That gets the first smile out of me when I think about Caleb. “He would have loved you. He constantly told me to go after you, win you back.”
“Smart man,” she quips, smiling slightly.
I shake my head, the smile falling away. “He helped me keep tabs on you. I tried to forget about you, told myself you were better off, and then Caleb would walk in and drop a file about you on my desk. Or mention your name when he knew I needed it. That’s who he was, he knew what the people around him needed, always doing jobs before it was even asked of him. It should’ve been me.”
“Don’t say that,” she whispers angrily. “Don’t fucking say that.”

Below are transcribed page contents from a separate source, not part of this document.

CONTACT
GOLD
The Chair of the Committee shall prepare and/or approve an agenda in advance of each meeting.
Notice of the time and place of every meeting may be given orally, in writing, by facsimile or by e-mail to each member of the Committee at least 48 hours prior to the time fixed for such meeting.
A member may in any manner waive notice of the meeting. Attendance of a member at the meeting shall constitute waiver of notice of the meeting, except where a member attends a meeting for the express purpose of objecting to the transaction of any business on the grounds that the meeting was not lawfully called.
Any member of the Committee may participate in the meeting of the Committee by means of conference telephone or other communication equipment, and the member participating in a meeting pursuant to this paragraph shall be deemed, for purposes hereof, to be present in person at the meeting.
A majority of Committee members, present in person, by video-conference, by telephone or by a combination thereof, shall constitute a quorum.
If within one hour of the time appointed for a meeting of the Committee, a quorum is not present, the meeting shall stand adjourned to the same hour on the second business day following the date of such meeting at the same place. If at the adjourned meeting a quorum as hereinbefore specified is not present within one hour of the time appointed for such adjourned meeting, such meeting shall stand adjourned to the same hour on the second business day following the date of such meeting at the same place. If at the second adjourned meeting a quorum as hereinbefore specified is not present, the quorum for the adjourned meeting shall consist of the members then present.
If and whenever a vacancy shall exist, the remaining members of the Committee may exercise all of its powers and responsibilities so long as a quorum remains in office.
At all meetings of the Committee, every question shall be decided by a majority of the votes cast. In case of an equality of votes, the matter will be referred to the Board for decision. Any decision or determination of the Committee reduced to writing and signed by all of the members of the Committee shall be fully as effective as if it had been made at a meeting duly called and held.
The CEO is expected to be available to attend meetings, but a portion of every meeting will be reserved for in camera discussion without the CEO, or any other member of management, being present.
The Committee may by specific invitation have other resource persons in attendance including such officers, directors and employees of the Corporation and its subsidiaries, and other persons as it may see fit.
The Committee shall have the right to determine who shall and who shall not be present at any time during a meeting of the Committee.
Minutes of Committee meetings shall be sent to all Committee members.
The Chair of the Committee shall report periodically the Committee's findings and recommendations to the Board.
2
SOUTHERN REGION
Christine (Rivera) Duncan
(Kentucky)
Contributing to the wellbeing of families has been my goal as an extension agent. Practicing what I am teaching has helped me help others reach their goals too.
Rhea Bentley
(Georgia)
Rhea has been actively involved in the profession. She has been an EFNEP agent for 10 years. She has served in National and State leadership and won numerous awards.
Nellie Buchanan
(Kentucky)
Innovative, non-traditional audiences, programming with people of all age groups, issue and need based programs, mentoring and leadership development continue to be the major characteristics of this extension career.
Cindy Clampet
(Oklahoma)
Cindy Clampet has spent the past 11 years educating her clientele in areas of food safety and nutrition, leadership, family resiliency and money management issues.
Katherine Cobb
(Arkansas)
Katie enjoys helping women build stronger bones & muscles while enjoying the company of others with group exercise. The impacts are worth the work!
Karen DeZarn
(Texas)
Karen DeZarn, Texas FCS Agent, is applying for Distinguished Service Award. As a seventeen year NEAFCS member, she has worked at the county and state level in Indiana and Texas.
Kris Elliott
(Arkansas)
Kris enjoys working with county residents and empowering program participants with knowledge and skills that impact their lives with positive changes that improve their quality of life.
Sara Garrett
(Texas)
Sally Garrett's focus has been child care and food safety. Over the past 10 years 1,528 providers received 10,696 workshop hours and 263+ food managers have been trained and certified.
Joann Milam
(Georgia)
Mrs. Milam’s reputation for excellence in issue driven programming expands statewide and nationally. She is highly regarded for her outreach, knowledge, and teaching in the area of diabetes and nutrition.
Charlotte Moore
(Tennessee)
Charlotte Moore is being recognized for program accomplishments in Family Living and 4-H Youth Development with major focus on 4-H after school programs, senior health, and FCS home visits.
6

I grit my teeth, still believing it should’ve been me. I was pissed at Caleb that day, he kept bringing up Harper’s name, telling me to look at the information he found. The last time he showed something to me a few weeks before was an old picture of her on a date with another man. He found it on social media, rubbing it in my face, taunting me she would find someone else. I was done looking at what he brought me about her. It pissed me off that he didn’t think I knew I needed to do something and get back to her. Every moment since his death I’ve been making my plan to come and get her. Make her mine again. Death could happen at any time, and I don’t want to leave this world without Harper knowing I’ve loved her all my life.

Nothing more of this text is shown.